- _Set problem 1_
Reproduce the Java lambda expressions passage from "Comparator<String> c" up to and including "called SAM conversion.".
- _Set problem 2_
Carry on the Java lambda expressions passage, picking up after its final sentence.

The central language improvement for Java SE 8 is lambda expressions, or closures. But just as with LinQ in .NET, lambda expressions need to drag a number of additional features along with them — including SAM conversion, enhanced type inference, method references, and extension methods — in order to give users the full benefit.

Because lambda expressions — expressions representing functions — are a new sort of value in Java, we need a way to write down their type. Early proposals for lambda expressions in Java called for adding function types to the type system, such as "function from int to int." Function types are indeed the natural way to represent the type of a lambda expression, but unfortunately they interact badly with an existing language "feature": erasure. Because the natural way to represent a function type in the underlying bytecode would be to use generics, primitive types in function signatures would be boxed, and one would not be able to overload multiple methods that took function types, even if their arguments were completely different. Function types might be the natural way to express the type of a lambda, but erased function types are not.

So instead of function types, lambda expressions in Java SE 8 will bring along a different friend, SAM conversion. SAM (Single Abstract Method) types are how we have represented functions in the Java language all along — interfaces with one method, like Runnable, Comparator, or ActionListener. If we build APIs with SAM types (many of which already exist in libraries), the compiler can convert between a lambda expression (which is like a function literal) and a SAM type whose argument types, return type, and exception types are compatible with the lambda expression. For example, the following code declares a Comparator<String> that compares strings by length and uses a lambda expression to define the Comparator:.

Comparator<String> c 
    = (String a, String b) -> a.length() — b.length();

Because the lambda expression has the right argument and return types, the compiler verifies that it can be converted into a Comparator<String> and generates the appropriate code for doing so. This is called SAM conversion.

- _Data provided_

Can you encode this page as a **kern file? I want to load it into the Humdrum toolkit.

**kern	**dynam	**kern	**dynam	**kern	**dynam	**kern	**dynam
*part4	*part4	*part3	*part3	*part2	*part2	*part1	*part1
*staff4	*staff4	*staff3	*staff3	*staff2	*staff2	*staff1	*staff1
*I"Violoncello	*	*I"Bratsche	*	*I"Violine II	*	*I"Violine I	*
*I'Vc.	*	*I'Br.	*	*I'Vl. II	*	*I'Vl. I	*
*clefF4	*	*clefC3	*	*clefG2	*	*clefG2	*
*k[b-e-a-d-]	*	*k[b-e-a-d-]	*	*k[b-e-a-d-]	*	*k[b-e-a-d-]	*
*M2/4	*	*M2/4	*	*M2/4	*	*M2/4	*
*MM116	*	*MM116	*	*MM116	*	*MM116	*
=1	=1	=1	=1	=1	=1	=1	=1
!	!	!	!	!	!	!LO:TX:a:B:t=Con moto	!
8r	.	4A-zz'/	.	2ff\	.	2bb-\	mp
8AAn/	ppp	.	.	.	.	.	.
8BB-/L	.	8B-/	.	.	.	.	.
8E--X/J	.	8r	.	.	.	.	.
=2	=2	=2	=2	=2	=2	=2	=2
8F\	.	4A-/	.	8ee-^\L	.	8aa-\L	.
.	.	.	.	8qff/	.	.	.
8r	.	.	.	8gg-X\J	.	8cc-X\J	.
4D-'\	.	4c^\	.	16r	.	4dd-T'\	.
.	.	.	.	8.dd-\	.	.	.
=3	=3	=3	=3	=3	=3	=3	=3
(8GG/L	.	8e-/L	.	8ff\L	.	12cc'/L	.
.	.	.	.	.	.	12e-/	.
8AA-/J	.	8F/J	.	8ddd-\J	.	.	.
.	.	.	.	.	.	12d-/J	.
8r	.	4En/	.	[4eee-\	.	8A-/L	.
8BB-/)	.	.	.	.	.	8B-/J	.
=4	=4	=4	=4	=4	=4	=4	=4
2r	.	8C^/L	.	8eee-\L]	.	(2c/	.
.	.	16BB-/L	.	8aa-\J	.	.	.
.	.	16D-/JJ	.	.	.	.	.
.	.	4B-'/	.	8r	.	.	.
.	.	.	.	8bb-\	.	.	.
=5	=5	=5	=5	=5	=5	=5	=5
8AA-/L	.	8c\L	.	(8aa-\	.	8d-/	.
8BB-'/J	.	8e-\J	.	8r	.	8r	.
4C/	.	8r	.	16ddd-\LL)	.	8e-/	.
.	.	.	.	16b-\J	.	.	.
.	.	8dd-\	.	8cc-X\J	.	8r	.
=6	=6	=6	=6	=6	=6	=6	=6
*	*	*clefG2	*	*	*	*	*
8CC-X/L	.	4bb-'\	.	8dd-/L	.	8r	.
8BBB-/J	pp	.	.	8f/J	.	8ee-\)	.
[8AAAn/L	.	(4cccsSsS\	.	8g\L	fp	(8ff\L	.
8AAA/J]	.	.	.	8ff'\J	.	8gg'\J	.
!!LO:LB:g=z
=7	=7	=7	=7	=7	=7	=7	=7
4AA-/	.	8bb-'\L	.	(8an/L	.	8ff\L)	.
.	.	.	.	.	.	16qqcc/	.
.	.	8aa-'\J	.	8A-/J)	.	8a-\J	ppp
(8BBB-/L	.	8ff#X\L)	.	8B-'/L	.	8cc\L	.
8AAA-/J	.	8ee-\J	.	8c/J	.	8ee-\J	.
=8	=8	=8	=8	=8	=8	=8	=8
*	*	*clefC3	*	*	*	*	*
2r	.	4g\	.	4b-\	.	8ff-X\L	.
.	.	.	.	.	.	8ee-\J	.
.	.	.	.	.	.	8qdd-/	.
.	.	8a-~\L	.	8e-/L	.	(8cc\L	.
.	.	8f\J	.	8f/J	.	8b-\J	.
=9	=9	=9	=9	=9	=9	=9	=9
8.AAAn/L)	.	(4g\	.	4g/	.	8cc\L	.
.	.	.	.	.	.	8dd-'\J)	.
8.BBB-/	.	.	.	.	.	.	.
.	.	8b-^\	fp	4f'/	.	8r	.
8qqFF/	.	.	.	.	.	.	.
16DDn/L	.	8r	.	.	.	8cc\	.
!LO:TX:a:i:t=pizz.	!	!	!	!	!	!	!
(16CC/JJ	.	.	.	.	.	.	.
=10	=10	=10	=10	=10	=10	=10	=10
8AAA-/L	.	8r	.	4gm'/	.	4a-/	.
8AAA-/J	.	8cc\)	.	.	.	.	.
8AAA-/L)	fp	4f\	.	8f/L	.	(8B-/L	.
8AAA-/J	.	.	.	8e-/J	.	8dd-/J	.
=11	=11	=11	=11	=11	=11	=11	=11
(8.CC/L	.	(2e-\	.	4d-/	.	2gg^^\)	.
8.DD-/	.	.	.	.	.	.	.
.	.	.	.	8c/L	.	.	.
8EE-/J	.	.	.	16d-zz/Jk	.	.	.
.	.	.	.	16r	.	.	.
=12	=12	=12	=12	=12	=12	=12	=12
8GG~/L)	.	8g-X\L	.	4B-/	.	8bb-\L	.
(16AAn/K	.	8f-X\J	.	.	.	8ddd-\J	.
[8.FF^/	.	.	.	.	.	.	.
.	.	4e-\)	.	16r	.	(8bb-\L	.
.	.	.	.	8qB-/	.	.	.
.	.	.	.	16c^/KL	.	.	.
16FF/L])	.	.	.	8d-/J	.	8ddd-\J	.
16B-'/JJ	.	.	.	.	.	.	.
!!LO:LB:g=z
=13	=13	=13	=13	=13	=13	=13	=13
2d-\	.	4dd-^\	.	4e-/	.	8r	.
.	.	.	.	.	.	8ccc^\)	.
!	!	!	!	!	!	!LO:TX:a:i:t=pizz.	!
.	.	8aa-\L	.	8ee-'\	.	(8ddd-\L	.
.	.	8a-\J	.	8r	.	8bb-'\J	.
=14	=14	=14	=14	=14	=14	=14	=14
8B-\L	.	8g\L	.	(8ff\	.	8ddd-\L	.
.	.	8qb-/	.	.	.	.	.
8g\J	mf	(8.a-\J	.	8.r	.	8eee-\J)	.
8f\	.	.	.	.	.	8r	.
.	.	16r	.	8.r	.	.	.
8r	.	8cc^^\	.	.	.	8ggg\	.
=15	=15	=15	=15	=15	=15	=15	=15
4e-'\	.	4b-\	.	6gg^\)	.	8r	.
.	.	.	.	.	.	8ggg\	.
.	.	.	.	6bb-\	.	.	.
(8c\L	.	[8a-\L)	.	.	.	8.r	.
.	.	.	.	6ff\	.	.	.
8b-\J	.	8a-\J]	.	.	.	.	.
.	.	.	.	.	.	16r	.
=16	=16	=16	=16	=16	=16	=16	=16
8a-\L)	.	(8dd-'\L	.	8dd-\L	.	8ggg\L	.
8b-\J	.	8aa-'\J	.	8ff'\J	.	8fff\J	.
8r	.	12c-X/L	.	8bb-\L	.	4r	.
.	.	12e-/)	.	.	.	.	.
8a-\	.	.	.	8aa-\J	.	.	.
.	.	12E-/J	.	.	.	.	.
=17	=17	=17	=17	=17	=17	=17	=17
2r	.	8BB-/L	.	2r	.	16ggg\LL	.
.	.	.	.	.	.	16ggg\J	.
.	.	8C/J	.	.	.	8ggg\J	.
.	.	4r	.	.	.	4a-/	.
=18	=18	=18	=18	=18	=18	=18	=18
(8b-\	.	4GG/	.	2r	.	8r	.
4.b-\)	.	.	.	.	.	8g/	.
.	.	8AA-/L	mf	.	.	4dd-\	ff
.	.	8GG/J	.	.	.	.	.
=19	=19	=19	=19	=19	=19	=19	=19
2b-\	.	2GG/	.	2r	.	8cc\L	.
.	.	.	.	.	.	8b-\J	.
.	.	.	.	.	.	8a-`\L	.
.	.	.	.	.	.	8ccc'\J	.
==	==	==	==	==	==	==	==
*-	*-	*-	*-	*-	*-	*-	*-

- _Final answer 1_
Comparator<String> c 
    = (String a, String b) -> a.length() — b.length();

Because the lambda expression has the right argument and return types, the compiler verifies that it can be converted into a Comparator<String> and generates the appropriate code for doing so. This is called SAM conversion.

- _Final answer 2_
The primary rationale for lambda expressions is to have a way to express code as data, so that code literals can be passed to libraries that will invoke them at convenient times. Another motivation is to reduce the verbosity of inner classes, which are currently the closest way to get this effect. Once you start down the path of eliminating redundant syntactic constructs, you often want to keep going down that path. So lambda expressions bring with them another friend — expanded type inference through target typing. Because the previous lambda expression is being assigned to a Comparator<String>, the explicit declaration that a and b are of type String is redundant — the compiler can usually figure this out for us. By using the type of the assignment context to infer the types of a and b, we can reduce this example to:

Comparator<String> c 
    = (a, b) -> a.length() — b.length();

If we had a collection of Person objects, and we wanted to sort that list by the last name of the Person, we would write this today as:

Collections.sort(people, new Comparator<Person>() { 
    Public int compare(Person a, Person b) { 
        return a.getLastName().compareTo(b.getLastName());
    }
}

Using a lambda expression, we can make this more compact:

Collections.sort(people, (a, b) -> 
    a.getLastName().compareTo(b.getLastName());

This is a big step forward in reducing verbosity but is still not any more abstract — it still forces the user to calculate the comparison function imperatively. With some small changes in the libraries, we can make better use of lambda expressions to separate out the central aspect of sorting — selection of a sort key. Because String is Comparable, the sort method should already know how to do the comparison after the sort key is extracted:

Collections.sortBy(people, p -> p.getLastName());

This is definitely getting better — the code is starting to read more like the problem statement "sort people by last name." But, as we strip away the boilerplate, we realize that the idiom used for extracting the sort key — here, the last name — is in itself somewhat convoluted. The lambda expression above does nothing but take its arguments (in this case, none) and pass them to an existing method, getLastName(), treating the first argument as the object on which to invoke the method. Although in this case it doesn't look so bad — because there are no extra arguments that would have to be given names (and these names repeated twice) — it would look much nicer just to name the method directly. A related feature, method references, lets us do this — refer to a method by name and treat it as a function-valued datum just like a lambda expression:

Collections.sortBy(people, Person::getLastName);

Finally, now that the boilerplate has been stripped away, it is even more obvious than it was before that the sortBy() method really shouldn't be a static method in some utility class, but instead an instance method on the collection. But, one of the unfortunate properties of interfaces is that once we specify them, we cannot add new methods without breaking existing implementations. The final feature being introduced along with lambda expressions is virtual extension methods, which allows us to add new methods to interfaces in a compatible way, by providing an (overridable) default implementation along with the method declaration. This will let us add lambda-friendly (and potentially parallel-friendly) methods like forEach() to List. By adding an extension method to List for sortBy(), our example now looks like:

people.sortBy(Person::getLastName);

Oddly, our final version doesn't use lambdas at all! But it embodies the central goal of adding lambda expressions to the language — the ability to capture portions of a computation such that they can be passed around as data, enabling us to more richly parameterize library functionality such as sorting. In this particular example, a method reference is a clearer expression of what we mean than a lambda expression, but the idea is the same.

It is entirely possible that lambda expressions could have been added to Java without SAM conversion, type inference, method references, and extension methods. However, it is likely that lack of those features would have eventually become pain points — perhaps without us even realizing the exact source of the pain.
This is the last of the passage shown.